[Start RECORDS TO PROCESS]

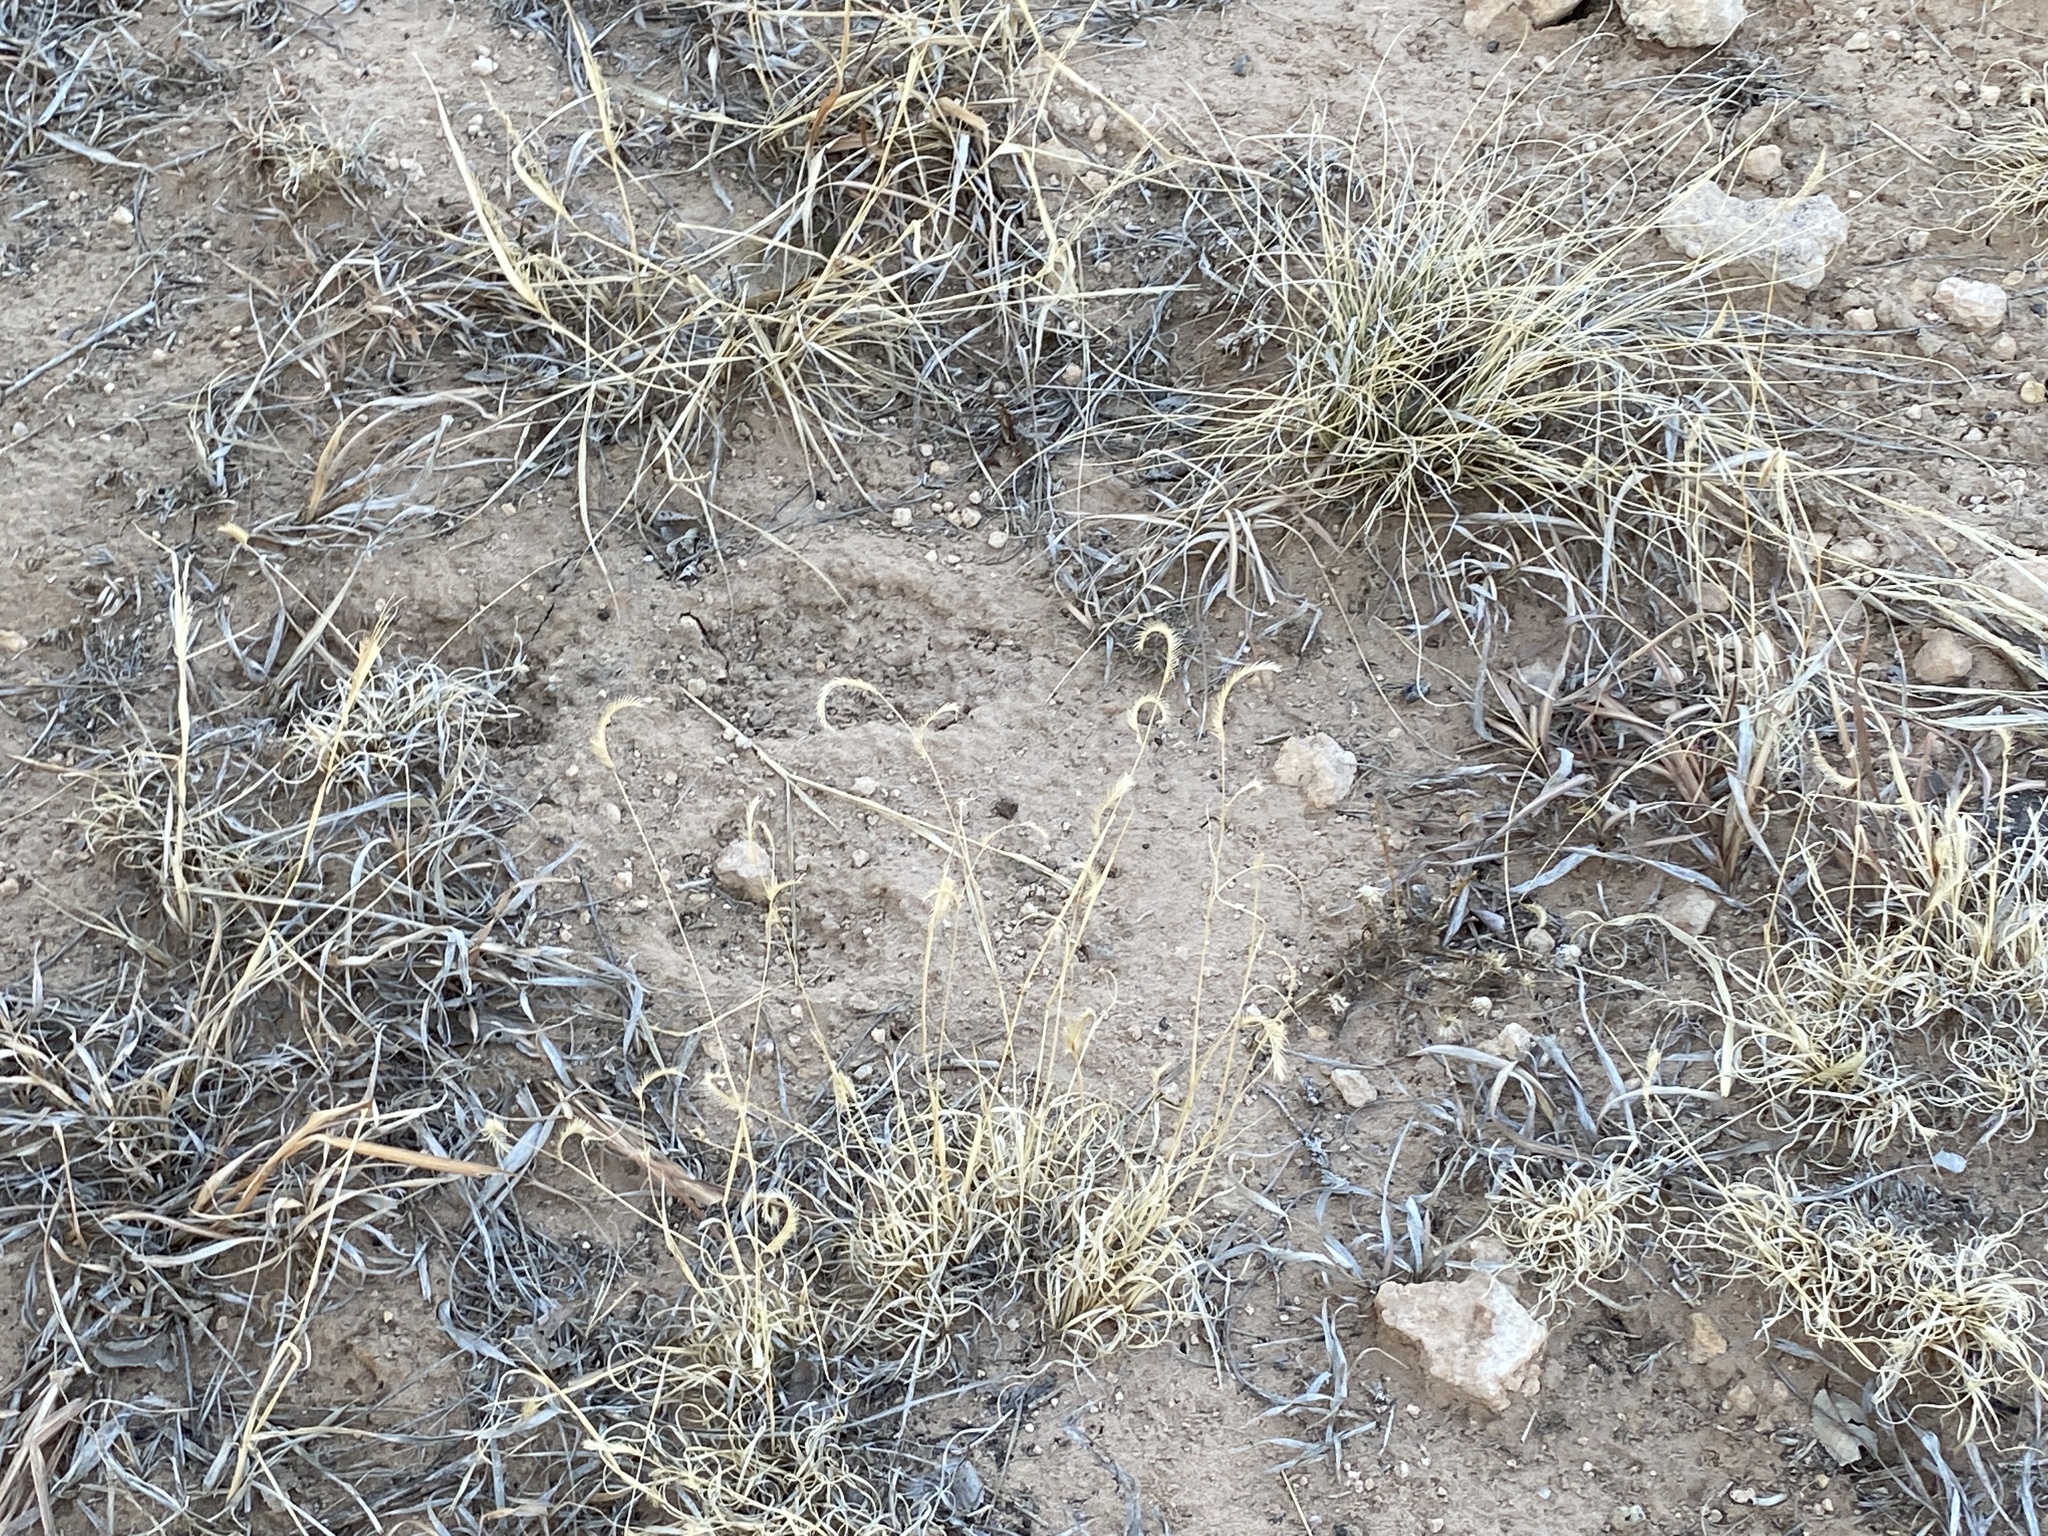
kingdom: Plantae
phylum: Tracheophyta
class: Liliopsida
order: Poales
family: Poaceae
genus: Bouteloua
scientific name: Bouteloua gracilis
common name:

[End RECORDS TO PROCESS]

WHAT IS EXPECTED:
Give back every line of text from each of the records above, unchanged and in the same order, leaving out the pictures.

ANSWER TO THIS TASK:
kingdom: Plantae
phylum: Tracheophyta
class: Liliopsida
order: Poales
family: Poaceae
genus: Bouteloua
scientific name: Bouteloua gracilis
common name:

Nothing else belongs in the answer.